The oceanic circulation system of the equatorial Pacific changed stepwise during the early late Miocene and early Pliocene. The surface-water exchange between the Indian and the Pacific Oceans through the narrowing Indonesian seaway remained efficient during the late Miocene. As a result, an early western Pacific warm pool, Equatorial Undercurrent and Equatorial Countercurrent system were formed in the tropical Pacific Ocean at about 10 Ma (Kennett et al. 1985; Jian et al. 2006; Li et al. 2006). The strengthening of the Equatorial Undercurrent effected the large increases in siliceous biogenic productivity along the equator (van Andel et al. 1975; Theyer et al. 1985; Farrell et al. 1995: fig 27). The modem east-west gradient in equatorial Pacific surface hydrography appeared between 4.5 and 4.0 Ma (Cannariato and Ravelo 1997; Chaisson and Ravelo 2000). This hydrographic change was related to the closing of the Central American Seaway and subsequent changes in meridional temperature gradients and/or changes in air-sea interactions that modified the tropical winds. The increasing appearance of modern radiolarian species after 10.0 Ma encountered in our study seems to have resulted from the stepwise development of a modern circulation system and the subdivision of surface water masses.

Diatom assemblages in the equatorial and North Pacific became more provincial in character after about 9 Ma, because water mass barriers to the migration of North Pacific diatoms into the equatorial Pacific were strengthened due to the development of the modern circulation system in the equatorial Pacific (Barron 2003). The appearance and extinction rates of planktic foraminifers were relatively high near the Middle—late Miocene boundary (12 to 10 Ma; Wei and Kennett 1986), and those of calcareous nannoplankton reached high values in the early late Miocene (about 9 Ma) in the equatorial Pacific Ocean (Pujos 1985).

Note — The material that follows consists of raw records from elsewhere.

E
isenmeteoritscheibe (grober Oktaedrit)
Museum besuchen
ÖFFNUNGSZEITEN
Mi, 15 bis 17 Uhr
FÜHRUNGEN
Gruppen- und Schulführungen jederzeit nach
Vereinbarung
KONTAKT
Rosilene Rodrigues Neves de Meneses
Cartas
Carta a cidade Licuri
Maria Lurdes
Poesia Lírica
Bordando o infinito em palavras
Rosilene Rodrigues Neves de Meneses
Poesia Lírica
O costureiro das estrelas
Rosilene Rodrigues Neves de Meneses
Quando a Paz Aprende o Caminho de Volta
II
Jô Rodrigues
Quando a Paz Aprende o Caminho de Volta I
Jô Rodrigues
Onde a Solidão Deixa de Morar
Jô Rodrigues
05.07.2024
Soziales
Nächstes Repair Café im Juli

Thus, faunal evolution (radiolarians and planktic foraminifers) from the middle Miocene type to late Miocene types occurred first, being followed by floral evolution (diatoms and calcareous nannoplankton). The middle—late Miocene boundary is not a sharp boundary for planktonic microfossils, but marks a time of transition critical for faunal and floral evolution in both siliceous and calcareous microfossil assemblages in the equatorial Pacific Ocean.

Conclusions

Identified 115 morphotypes of radiolarians at the ODP Sites 845 and 1241 (Figs. 8–14).

The studied sequence is divided into eleven zones from RN15 to RN4 at Site 845 and from Zones RN16 to RN6 at Site 1241.

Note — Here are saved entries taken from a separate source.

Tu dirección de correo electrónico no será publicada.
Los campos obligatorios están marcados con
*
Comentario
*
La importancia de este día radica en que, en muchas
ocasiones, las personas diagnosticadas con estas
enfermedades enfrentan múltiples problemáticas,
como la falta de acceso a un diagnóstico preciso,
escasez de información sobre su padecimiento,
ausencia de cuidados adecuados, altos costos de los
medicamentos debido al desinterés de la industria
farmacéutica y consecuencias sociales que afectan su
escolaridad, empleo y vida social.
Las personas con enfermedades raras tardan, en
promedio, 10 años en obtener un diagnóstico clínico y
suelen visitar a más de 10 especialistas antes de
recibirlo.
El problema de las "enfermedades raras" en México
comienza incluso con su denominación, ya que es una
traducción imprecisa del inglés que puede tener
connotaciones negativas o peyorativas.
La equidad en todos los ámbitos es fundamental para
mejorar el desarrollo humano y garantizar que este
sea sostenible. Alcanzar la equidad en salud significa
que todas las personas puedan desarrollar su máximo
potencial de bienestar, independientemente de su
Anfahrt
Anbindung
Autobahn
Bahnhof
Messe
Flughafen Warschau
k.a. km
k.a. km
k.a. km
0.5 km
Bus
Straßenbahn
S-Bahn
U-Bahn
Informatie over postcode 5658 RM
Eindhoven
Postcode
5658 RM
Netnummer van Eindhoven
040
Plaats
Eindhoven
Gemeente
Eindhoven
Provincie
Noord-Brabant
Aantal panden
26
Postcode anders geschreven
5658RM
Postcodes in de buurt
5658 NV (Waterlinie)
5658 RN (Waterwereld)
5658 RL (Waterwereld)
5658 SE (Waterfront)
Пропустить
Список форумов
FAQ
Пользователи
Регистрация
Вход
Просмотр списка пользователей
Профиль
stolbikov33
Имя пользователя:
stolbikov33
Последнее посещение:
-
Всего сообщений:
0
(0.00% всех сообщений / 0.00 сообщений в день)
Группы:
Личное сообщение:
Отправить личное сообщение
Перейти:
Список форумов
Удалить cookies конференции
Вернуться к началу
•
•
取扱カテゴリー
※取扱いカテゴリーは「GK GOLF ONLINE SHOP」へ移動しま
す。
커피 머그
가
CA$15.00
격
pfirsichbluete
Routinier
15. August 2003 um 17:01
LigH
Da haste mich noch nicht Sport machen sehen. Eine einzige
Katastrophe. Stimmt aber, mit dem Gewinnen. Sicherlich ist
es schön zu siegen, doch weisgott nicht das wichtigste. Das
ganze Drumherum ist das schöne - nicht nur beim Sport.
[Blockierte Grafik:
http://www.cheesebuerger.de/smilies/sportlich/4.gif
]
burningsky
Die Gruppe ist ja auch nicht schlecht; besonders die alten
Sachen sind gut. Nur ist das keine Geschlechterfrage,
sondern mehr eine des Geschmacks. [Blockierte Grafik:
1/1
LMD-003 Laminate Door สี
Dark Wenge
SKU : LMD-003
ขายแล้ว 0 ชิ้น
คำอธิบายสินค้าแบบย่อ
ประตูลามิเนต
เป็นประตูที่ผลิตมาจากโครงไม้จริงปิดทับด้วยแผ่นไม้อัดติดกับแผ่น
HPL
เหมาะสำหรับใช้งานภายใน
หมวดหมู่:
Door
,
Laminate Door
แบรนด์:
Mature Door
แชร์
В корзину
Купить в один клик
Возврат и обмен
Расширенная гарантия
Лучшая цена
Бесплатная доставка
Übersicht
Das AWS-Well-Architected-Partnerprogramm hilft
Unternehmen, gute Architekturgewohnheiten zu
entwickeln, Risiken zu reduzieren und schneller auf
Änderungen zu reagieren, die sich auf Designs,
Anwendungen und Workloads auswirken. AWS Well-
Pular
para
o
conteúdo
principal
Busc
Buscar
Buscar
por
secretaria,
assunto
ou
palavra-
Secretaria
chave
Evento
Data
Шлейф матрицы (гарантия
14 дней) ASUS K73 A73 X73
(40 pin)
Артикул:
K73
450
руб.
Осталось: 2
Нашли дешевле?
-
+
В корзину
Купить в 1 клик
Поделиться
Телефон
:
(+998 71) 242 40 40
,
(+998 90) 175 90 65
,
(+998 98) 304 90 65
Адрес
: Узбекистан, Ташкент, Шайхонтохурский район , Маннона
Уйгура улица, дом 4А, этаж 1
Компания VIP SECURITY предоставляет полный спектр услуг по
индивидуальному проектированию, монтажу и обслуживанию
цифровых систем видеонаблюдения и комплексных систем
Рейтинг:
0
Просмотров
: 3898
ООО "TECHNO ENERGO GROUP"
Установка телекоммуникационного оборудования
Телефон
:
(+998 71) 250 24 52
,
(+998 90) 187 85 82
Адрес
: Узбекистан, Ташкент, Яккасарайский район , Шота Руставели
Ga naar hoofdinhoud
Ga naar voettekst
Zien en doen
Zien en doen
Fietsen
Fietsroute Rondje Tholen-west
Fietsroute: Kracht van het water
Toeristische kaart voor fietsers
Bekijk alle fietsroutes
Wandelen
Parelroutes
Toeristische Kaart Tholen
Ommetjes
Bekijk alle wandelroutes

The updated ages of 152 radiolarian events are estimated using the sediment accumulation rates for ODP Sites 845 and 1241. Paleomagnetic data, planktic foraminifer and calcareous nannoplankton events are used for the construction of the age-depth models at Site 845. The diagram for the middle Miocene to Pleistocene sequence of Site 1241 was constructed based on calcareous nannoplankton marker biohorizons.

The general faunal evolutionary and extinction rates of tropical radiolarians were reconstructed and discussed in the context of global and regional environmental changes. The evolution of Neogene radiolarian species is marked by three stages: extinction stage (15.0 to 11.0 Ma), survival stage (11.0 to 10.0 Ma) and recovery stage (10.0 Ma to the present). The middle Miocene extinction was in response to an expansion of Antarctic ice sheets. Many species presented in the recent sediments have appeared since ca. 10 Ma. The increasing appearance of modern radiolarian species since the middle Miocene seems to have resulted from the stepwise development of the modern circulation system.

The middle—late Miocene boundary is not a sharp boundary for planktonic microfossils, but marks a time of transition critical for faunal and floral evolution in both siliceous and calcareous microfossil assemblages in the equatorial Pacific Ocean.